It’s usually the first and most difficult question to answer when planning a usability evaluation:
What sample size do I need?
There are some who will just say it doesn’t matter what the sample size is because usability is qualitative…and after all any users are better than none.
Others will say that you only need to test with five users.
And yet others will pick another larger number that seems about right.
There are actually good ways for estimating the sample size that don’t rely on intuition, dogma or conventions.
To find the answer you first need to identify the type of usability evaluation you’re planning:
Detecting usability problems in an interface : This is the classic reason for usability testing and involves identifying problems users have and what in the interface is causing them (then usually fixing them).
Estimating a parameter : Like the completion rate of all uses, the average task time, the perception of usability, the average Net Promoter Score.
Making a Comparison : Are you comparing two or more interfaces to see which one generates higher completion rates, shorter task times or higher satisfaction scores?
Comparing to a Benchmark : Are you seeing if the completion rate exceeds a benchmark (e.g., 70%) , if a task can be completed in under a minute or seeing if the SUS score is above average?
Most usability evaluations should fall within one of these categories. And the most common is the first category of detecting usability problems. If a company is going to spend any money on usability it will be first dedicated to finding and fixing usability problems early and often. So I’ll walk through the strategy I recommend and use with clients when finding the right sample size. I’ll cover the other categories in future articles.
Finding the right sample size is a tradeoff between the cost of running participants and the ability to detect usability problems. The larger the sample size, the more usability problems that get uncovered. There is however a diminishing return as fewer new usability problems get uncovered with each additional user.
Not all usability problems uniformly affect all users. Users (as all of us do) bring varied experiences, expectations and knowledge to interfaces as they attempt to accomplish goals. The variation across users is huge. Some people will have problems finding a product to purchase while others will find the product with little effort.
We then should think in terms of the percentage of users particular usability problems will affect. Some problems are going to affect a lot of users, for example, a problem with the login screen or shopping cart may affect many users (e.g. 30%-60%). While other problems will affect fewer users, for example, an advanced reporting features in software (e.g., 1% to 10% of users).
The fewer users that a problem impacts, the larger the sample size you will need to have a good chance of finding it in an evaluation.
So the best way to make a sample size decision is to
For example, if you want to identify problems than impact 10% or more of your users and you want to have an 85% chance of seeing them (if they exist) in a usability test, then you need plan on observing 18 users : log(1-.85) / log(1-.10) = 18.006.
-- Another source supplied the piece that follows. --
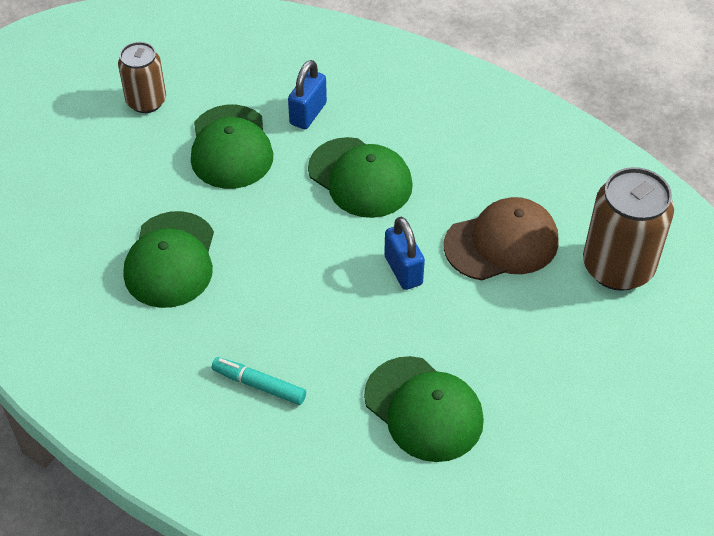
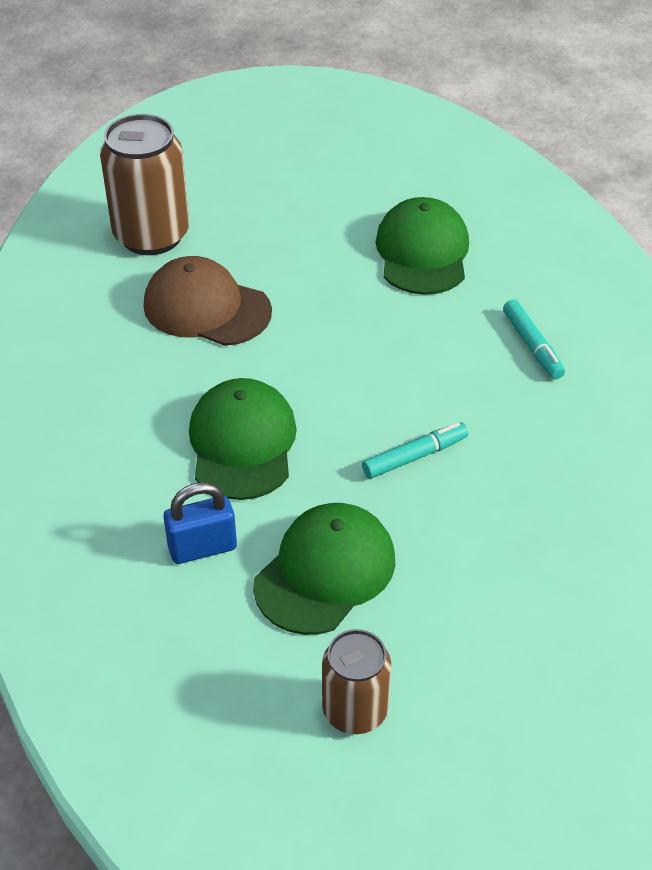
camera: 135 degrees left, 5 degrees down
(170, 260) = (509, 497): green cap -> none
(252, 244) = (415, 456): none -> turquoise marker
(403, 270) = (312, 344): blue padlock -> none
If you want to see just more obvious problems that affect 1/3rd or more of users and have the same chance of seeing them you need to test 5 users: log(1-.85) / log(1-.33) = 4.73.
If you want to see those less obvious problems (1%) then you should have a lot of time and budget to observe 189 users: log(1-.85) / log(1-.01) = 188.72.
As you can see it’s an exercise in trading off wanting to see as many problems as possible while still working within a budget. Keep in mind that even at small sample sizes (for example 7) you still can see problems that only affect 1% of users, it’s just that it’s not terribly likely (about a 6.8% chance actually).
To help with this decision and planning process I have a popular excel calculator available for download. It allows you to try all sorts of “what-if” scenarios to see the percent of problems you’d likely uncover at given sample sizes.
For example, the graph below shows the chance of seeing problems that affect different percentages of users at sample sizes of 7 and 15. We can see that you have a pretty good shot at seeing even problems that affect as few as 10% of users when you evaluate 15 users but only about a 50% chance of seeing the same problems if your sample size is 7.
Figure 1: Graph showing the % of usability problems uncovered by testing 7 vs. 15 users. For example, you have around an 80% chance of seeing problems that impact 10% or more of users at a sample size of 15 users, compared to 50% at a sample size of 7.
Of course, there is a bit of a catch 22: If you know how common the usability problems are in your interface, then you probably know they exist and would fix them. However, we can still estimate the likely problem occurrence using two approaches:
First, if we know something about the system and how usable it is, we can estimate approximately how common problems are. A new application which has had little testing would likely have a lot of usability issues affecting most users (30%+) five users would reveal most problems. More refined and released applications would have less obvious problems (<30%) and would need more than 5 users to have good chance of seeing them.
As an additional guide, you can take a look at some common problem occurrences across business software, consumer software and websites. In general, business software has usability problems that are about 10 times more common than websites. You would need a much smaller sample size for early stage business software than you would for a high-traffic website.
The bottom line is that you can effectively estimate the sample size you need in a usability test based on how confident you want to be you’ll see problems that affect a certain percent of users–assuming you sample the same type of users, attempting the same task on the same interface.